DATA RECORDS: Begin
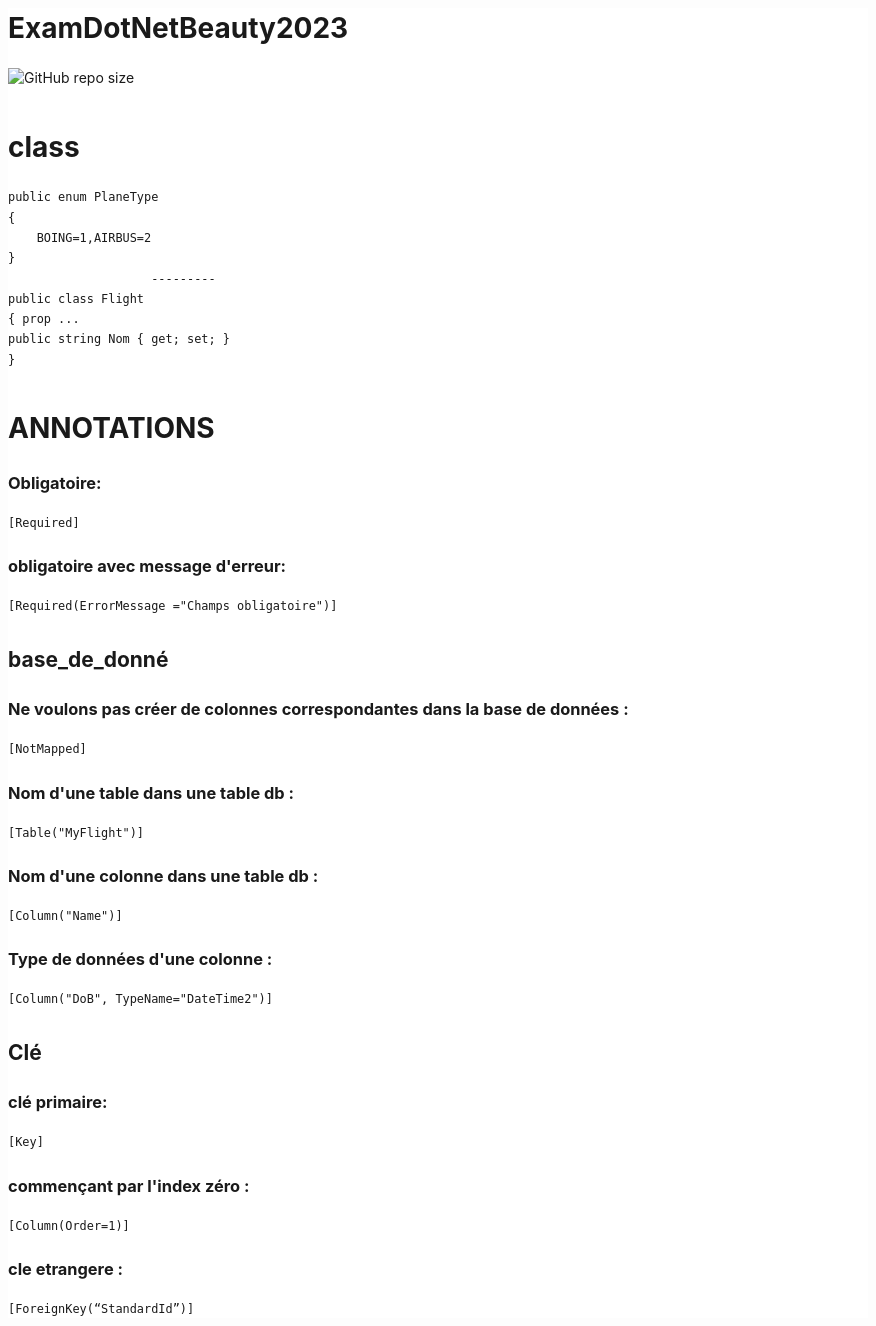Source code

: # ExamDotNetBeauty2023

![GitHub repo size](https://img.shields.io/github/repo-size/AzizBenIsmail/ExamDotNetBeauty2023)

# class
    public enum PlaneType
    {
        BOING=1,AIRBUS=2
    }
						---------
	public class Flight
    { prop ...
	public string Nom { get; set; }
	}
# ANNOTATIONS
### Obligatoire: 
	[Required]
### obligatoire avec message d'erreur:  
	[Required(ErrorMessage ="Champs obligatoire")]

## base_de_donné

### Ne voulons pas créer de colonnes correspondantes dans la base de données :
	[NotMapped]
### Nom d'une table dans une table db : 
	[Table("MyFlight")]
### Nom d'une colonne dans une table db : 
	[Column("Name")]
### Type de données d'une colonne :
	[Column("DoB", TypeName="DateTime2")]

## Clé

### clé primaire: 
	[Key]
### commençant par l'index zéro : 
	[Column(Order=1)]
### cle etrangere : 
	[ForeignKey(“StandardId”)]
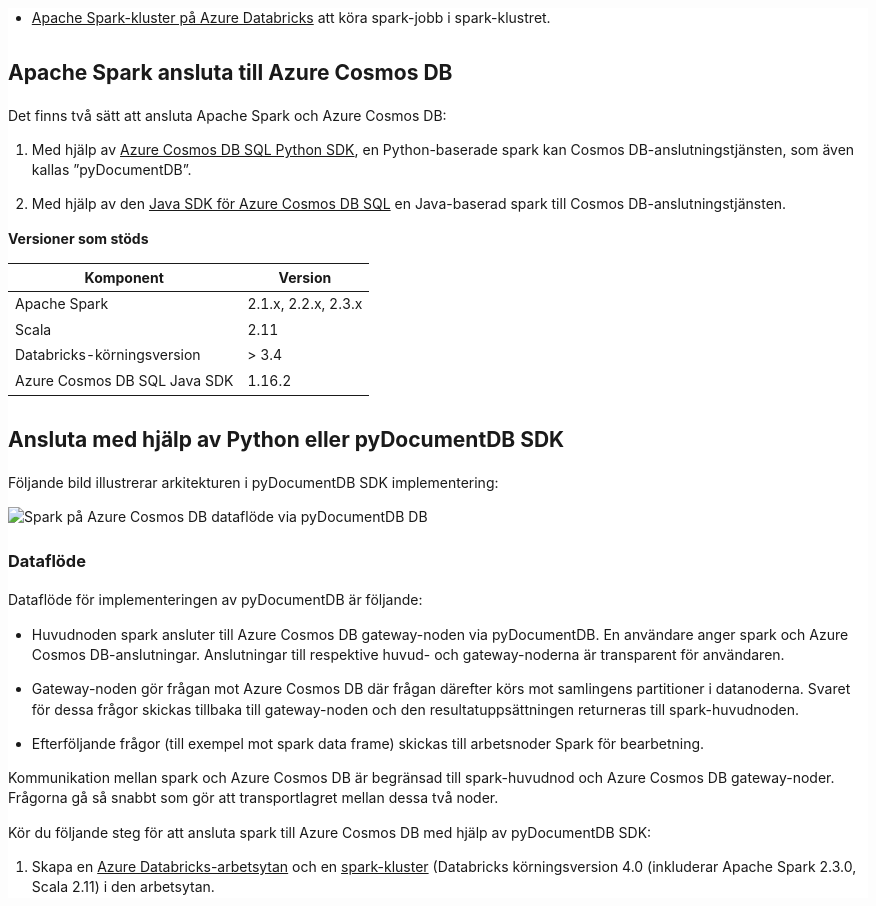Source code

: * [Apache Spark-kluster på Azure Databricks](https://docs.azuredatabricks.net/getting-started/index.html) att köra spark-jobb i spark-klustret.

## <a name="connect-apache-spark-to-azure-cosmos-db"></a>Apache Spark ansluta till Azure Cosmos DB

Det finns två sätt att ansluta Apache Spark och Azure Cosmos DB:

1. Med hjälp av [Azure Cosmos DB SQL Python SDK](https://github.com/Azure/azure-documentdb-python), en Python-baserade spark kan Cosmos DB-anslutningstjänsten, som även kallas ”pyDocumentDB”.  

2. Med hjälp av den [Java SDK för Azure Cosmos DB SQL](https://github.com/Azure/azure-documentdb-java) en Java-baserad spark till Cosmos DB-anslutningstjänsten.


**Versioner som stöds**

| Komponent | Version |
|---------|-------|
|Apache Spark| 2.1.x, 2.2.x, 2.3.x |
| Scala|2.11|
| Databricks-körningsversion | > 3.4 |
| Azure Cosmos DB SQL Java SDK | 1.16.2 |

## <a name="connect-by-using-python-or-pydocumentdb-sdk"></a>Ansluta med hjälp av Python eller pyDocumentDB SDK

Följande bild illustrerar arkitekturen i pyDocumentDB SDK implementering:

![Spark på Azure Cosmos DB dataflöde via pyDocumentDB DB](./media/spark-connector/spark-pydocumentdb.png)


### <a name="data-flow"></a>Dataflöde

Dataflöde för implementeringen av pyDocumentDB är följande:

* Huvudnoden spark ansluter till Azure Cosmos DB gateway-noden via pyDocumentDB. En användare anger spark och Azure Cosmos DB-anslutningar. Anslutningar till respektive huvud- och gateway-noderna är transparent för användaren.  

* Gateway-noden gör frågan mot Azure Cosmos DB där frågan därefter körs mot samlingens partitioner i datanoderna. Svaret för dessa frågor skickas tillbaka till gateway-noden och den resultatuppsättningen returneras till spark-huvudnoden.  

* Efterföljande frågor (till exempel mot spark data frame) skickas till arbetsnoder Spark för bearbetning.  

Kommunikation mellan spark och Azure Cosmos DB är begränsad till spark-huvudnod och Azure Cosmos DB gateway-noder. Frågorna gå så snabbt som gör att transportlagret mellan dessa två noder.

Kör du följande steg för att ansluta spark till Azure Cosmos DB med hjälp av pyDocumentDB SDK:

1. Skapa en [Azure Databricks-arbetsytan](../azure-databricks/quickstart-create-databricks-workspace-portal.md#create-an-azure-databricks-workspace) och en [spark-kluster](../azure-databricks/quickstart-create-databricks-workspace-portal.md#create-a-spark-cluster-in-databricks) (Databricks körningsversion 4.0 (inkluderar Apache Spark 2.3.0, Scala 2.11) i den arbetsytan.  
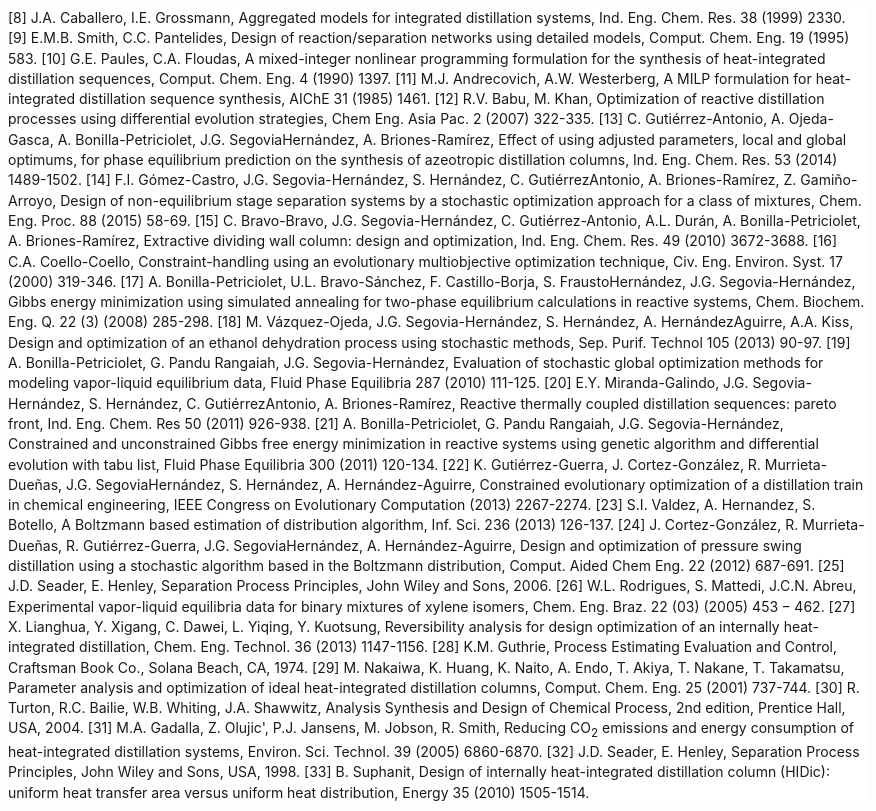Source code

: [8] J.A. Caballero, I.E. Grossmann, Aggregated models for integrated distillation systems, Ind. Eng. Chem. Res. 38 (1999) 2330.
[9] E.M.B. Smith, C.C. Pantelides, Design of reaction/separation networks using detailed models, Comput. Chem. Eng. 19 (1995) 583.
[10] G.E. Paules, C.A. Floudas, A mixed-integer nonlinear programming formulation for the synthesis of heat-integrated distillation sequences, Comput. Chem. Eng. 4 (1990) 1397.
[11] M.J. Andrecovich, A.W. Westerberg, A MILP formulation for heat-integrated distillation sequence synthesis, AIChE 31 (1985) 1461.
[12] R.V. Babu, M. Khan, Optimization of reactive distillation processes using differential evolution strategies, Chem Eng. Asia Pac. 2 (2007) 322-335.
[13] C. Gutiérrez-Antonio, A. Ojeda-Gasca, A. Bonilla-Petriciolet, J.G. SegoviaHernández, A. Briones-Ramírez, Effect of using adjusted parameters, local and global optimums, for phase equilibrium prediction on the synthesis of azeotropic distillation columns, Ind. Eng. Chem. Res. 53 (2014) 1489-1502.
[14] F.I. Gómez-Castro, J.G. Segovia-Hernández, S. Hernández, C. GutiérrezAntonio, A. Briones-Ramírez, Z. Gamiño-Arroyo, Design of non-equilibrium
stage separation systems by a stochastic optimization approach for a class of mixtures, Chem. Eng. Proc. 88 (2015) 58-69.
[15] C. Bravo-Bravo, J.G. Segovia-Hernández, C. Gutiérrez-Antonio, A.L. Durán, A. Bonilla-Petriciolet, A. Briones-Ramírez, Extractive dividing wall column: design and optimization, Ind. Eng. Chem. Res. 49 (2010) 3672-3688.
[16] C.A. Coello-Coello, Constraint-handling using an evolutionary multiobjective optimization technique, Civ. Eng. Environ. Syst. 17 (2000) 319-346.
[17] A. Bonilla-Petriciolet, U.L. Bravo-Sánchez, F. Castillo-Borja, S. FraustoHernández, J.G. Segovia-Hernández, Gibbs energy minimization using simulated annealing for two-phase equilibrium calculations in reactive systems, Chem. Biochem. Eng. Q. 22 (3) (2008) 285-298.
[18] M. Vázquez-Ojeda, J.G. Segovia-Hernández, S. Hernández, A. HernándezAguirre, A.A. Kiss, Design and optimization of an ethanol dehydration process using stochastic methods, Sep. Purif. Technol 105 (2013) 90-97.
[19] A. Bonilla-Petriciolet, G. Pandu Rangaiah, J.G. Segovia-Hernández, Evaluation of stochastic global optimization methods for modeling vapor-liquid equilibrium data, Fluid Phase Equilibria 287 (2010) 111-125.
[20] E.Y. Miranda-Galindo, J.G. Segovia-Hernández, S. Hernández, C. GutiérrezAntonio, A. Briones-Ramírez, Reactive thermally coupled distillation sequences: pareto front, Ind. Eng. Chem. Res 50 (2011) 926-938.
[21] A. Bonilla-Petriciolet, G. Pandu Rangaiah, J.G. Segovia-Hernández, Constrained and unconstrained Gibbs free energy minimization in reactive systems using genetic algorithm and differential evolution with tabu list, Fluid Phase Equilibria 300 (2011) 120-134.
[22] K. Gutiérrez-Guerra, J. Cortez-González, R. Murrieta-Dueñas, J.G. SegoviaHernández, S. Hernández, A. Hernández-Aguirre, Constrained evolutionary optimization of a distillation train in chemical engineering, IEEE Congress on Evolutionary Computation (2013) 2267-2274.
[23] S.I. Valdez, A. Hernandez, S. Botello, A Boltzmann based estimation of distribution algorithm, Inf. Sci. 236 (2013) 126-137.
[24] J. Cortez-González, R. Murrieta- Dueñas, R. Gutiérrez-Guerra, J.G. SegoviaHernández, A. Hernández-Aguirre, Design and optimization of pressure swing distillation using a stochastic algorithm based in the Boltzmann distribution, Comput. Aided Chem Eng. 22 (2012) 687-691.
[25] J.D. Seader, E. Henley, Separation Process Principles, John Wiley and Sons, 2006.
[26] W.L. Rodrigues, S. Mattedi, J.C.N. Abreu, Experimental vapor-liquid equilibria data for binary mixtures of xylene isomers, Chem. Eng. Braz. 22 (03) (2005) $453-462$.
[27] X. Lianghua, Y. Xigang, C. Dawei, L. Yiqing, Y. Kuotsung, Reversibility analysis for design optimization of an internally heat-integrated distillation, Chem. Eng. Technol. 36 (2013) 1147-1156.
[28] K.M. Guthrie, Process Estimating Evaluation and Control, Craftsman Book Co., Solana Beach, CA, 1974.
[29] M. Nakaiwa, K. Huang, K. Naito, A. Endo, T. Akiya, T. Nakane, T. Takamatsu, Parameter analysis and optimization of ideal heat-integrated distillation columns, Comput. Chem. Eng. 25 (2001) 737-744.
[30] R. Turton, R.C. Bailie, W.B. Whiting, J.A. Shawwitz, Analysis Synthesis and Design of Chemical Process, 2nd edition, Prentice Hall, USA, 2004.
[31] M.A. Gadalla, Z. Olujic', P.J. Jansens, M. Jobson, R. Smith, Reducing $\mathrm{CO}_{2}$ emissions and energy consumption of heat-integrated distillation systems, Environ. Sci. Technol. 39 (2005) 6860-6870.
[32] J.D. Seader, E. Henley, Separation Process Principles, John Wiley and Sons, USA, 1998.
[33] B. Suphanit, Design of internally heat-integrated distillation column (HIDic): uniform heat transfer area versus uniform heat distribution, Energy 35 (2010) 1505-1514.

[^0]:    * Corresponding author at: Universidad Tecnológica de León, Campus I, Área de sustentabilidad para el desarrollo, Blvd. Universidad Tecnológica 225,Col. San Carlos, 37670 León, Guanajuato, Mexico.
DATA RECORDS: End
- _TO-DO ITEM_: Word for word, restate the lines of the listing above starting at the line with "[9] E.M.B. Smith, C.C." and ending at the line with "[14] F.I. Gómez-Castro, J.G.", and nothing outside them.

- _WRITTEN SOLUTION_:
[9] E.M.B. Smith, C.C. Pantelides, Design of reaction/separation networks using detailed models, Comput. Chem. Eng. 19 (1995) 583.
[10] G.E. Paules, C.A. Floudas, A mixed-integer nonlinear programming formulation for the synthesis of heat-integrated distillation sequences, Comput. Chem. Eng. 4 (1990) 1397.
[11] M.J. Andrecovich, A.W. Westerberg, A MILP formulation for heat-integrated distillation sequence synthesis, AIChE 31 (1985) 1461.
[12] R.V. Babu, M. Khan, Optimization of reactive distillation processes using differential evolution strategies, Chem Eng. Asia Pac. 2 (2007) 322-335.
[13] C. Gutiérrez-Antonio, A. Ojeda-Gasca, A. Bonilla-Petriciolet, J.G. SegoviaHernández, A. Briones-Ramírez, Effect of using adjusted parameters, local and global optimums, for phase equilibrium prediction on the synthesis of azeotropic distillation columns, Ind. Eng. Chem. Res. 53 (2014) 1489-1502.
[14] F.I. Gómez-Castro, J.G. Segovia-Hernández, S. Hernández, C. GutiérrezAntonio, A. Briones-Ramírez, Z. Gamiño-Arroyo, Design of non-equilibrium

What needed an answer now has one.